Information supplied =>
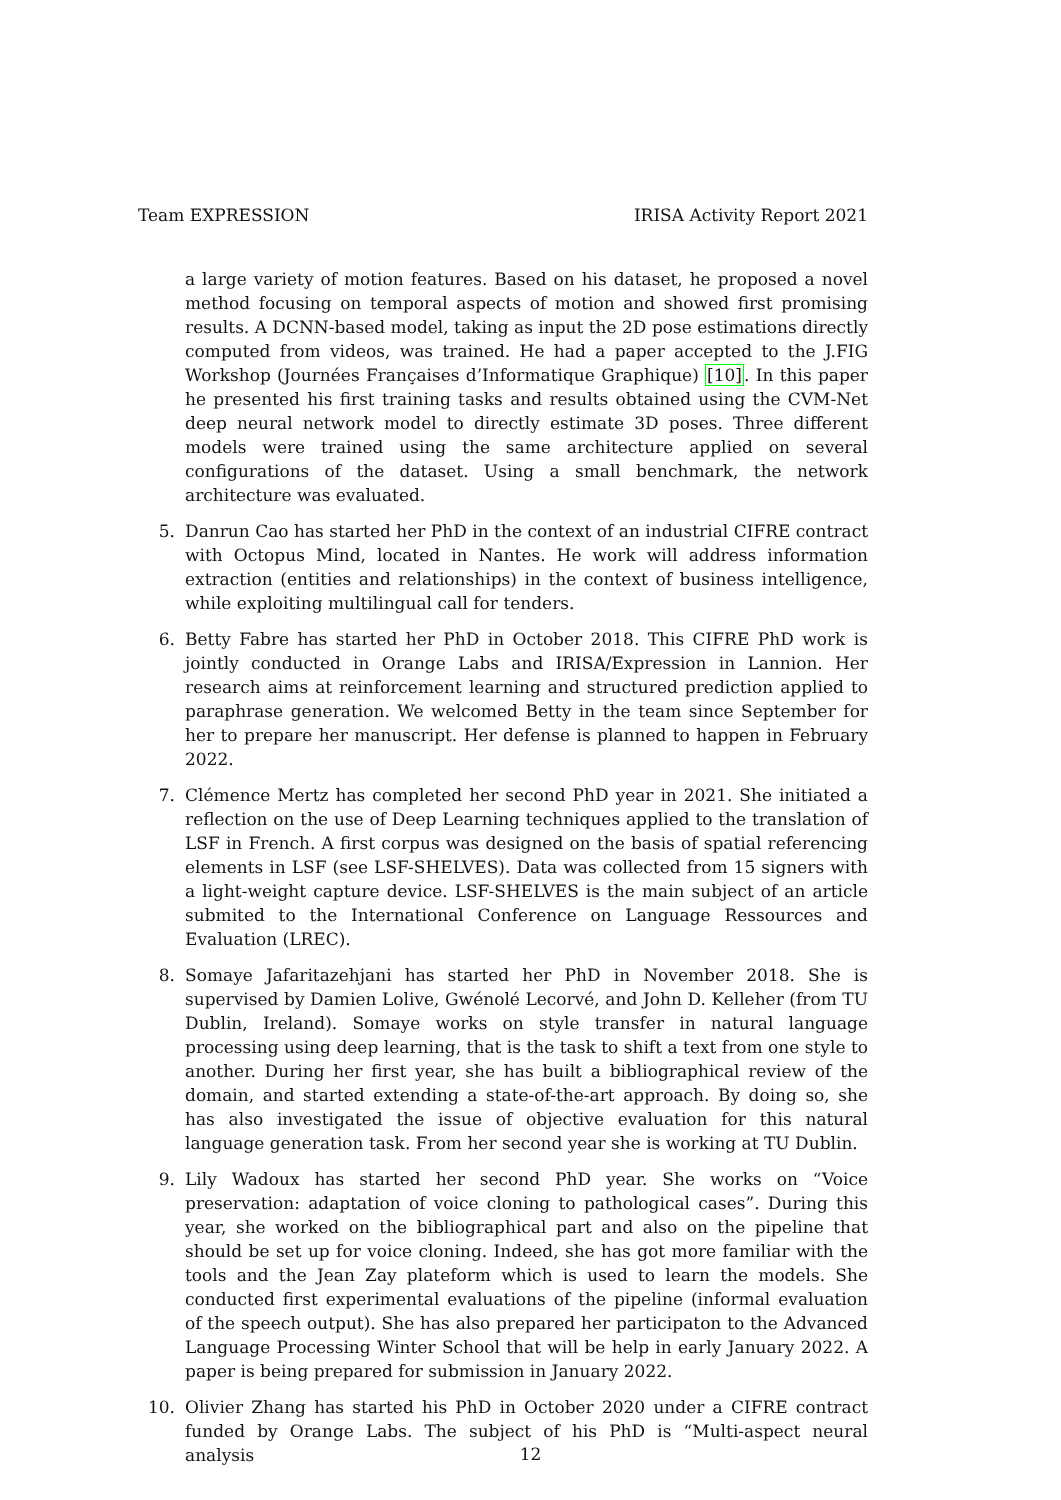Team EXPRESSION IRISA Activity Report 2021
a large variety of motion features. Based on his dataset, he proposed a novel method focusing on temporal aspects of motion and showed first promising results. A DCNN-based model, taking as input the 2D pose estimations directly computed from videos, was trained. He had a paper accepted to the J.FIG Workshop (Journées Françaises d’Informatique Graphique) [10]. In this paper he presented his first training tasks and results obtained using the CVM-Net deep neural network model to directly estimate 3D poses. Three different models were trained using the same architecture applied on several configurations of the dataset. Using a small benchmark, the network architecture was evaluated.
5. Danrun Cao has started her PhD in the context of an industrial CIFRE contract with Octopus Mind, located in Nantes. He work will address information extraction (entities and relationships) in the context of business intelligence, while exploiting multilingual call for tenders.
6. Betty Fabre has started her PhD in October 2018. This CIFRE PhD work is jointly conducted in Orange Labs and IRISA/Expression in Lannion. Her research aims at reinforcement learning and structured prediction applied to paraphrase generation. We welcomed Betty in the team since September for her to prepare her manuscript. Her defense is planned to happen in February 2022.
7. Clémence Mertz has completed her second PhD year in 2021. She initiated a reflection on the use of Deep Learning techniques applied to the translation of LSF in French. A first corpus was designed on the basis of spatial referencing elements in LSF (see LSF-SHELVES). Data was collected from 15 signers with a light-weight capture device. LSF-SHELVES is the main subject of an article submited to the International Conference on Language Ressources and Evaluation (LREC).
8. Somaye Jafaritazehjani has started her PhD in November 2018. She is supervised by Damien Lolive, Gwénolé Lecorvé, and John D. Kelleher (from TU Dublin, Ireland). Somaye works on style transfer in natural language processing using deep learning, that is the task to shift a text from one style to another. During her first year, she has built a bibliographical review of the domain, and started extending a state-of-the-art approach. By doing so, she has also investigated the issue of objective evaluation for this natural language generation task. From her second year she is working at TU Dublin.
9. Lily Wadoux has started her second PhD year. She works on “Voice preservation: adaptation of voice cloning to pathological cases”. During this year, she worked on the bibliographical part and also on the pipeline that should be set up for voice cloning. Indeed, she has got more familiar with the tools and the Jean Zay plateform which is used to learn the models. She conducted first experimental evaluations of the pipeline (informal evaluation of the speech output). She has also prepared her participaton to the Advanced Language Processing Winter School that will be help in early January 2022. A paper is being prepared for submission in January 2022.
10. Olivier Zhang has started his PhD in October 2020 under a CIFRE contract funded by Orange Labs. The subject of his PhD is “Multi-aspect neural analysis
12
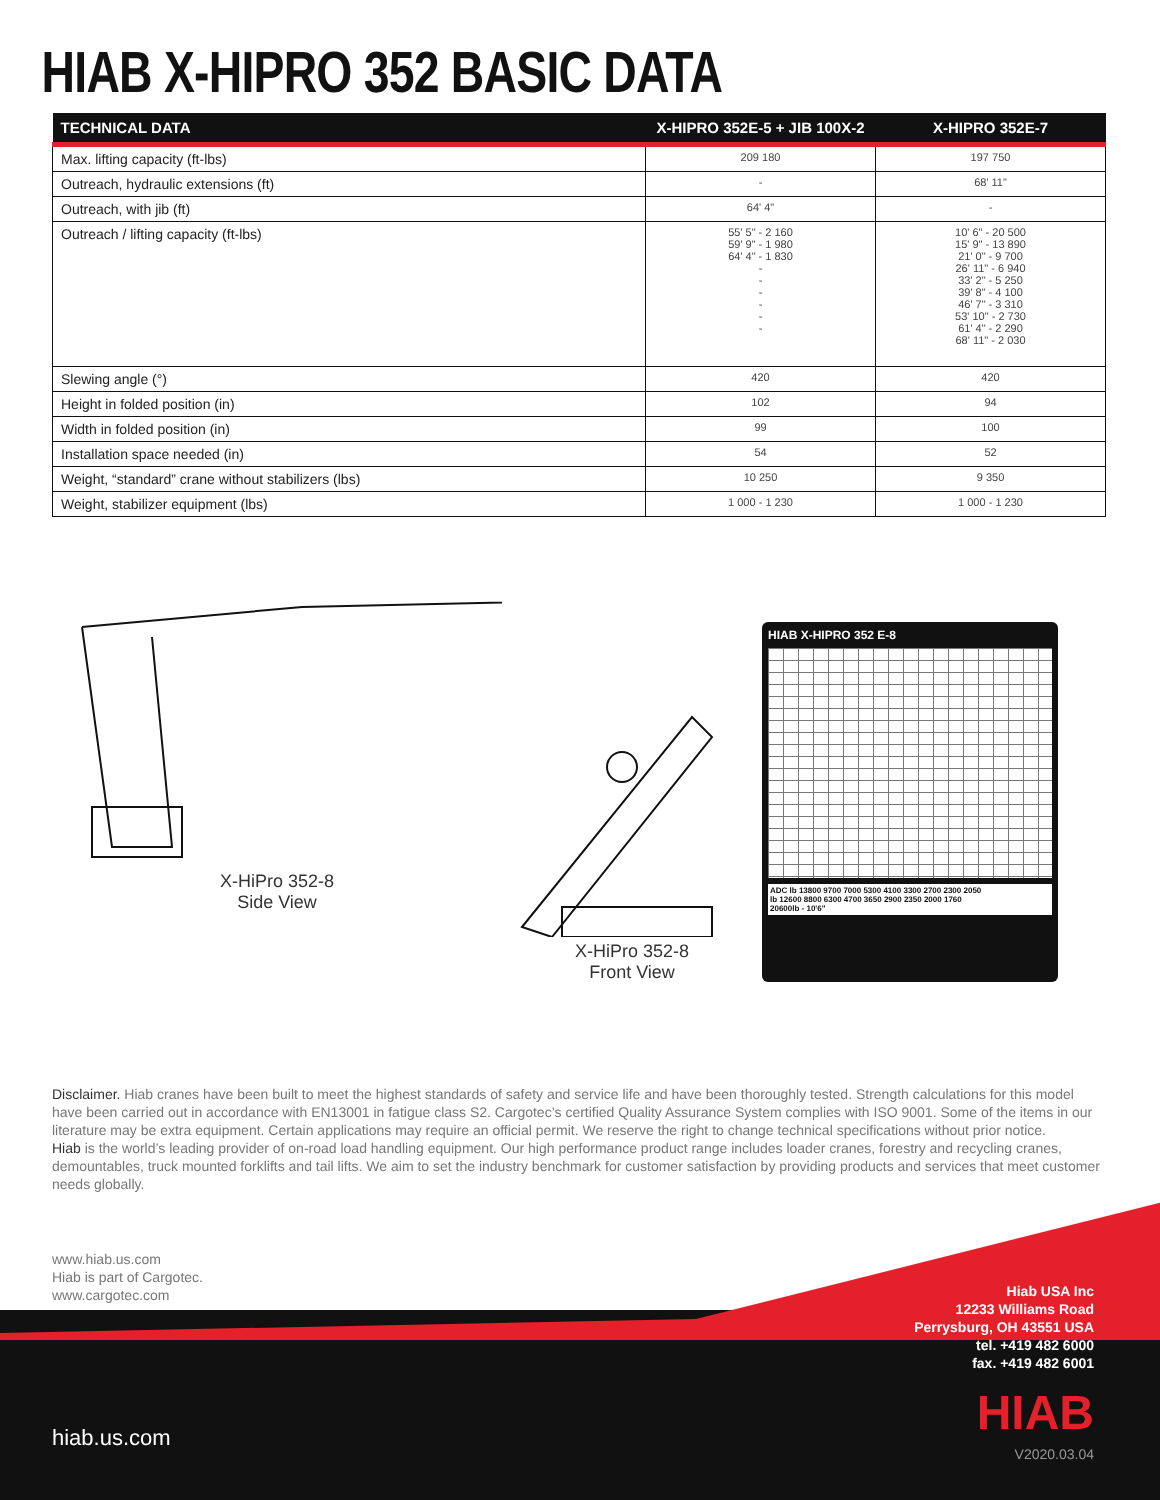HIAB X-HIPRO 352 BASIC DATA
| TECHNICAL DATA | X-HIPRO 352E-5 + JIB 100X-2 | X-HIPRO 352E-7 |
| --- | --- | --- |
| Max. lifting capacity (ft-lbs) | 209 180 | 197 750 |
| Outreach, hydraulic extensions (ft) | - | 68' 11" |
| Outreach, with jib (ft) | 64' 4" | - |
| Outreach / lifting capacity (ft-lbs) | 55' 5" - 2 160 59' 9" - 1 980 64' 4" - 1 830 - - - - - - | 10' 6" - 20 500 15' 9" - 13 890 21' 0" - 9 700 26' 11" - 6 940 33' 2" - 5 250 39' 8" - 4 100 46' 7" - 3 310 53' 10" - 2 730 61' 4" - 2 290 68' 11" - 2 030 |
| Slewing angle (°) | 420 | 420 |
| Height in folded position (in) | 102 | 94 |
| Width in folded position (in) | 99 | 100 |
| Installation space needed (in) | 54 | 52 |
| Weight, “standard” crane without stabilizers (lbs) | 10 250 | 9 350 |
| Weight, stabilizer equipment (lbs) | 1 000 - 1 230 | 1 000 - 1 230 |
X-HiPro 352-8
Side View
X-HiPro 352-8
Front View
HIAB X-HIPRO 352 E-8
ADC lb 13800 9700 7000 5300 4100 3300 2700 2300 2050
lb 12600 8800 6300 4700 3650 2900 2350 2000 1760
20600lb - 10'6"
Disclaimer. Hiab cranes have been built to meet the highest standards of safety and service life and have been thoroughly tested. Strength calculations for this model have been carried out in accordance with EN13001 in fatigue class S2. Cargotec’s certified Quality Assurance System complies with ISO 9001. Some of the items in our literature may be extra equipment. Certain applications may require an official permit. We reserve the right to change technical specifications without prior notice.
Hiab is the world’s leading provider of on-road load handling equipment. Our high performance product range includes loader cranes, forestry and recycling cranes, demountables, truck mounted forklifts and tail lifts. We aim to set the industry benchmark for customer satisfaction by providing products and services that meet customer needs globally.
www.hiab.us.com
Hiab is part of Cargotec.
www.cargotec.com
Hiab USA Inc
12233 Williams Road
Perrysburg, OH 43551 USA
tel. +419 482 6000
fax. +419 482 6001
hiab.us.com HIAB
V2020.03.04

Exercise => Whenever a line in the material above holds the string "Labs", copy that line in full.

Task solution =>
6. Betty Fabre has started her PhD in October 2018. This CIFRE PhD work is jointly conducted in Orange Labs and IRISA/Expression in Lannion. Her research aims at reinforcement learning and structured prediction applied to paraphrase generation. We welcomed Betty in the team since September for her to prepare her manuscript. Her defense is planned to happen in February 2022.
10. Olivier Zhang has started his PhD in October 2020 under a CIFRE contract funded by Orange Labs. The subject of his PhD is “Multi-aspect neural analysis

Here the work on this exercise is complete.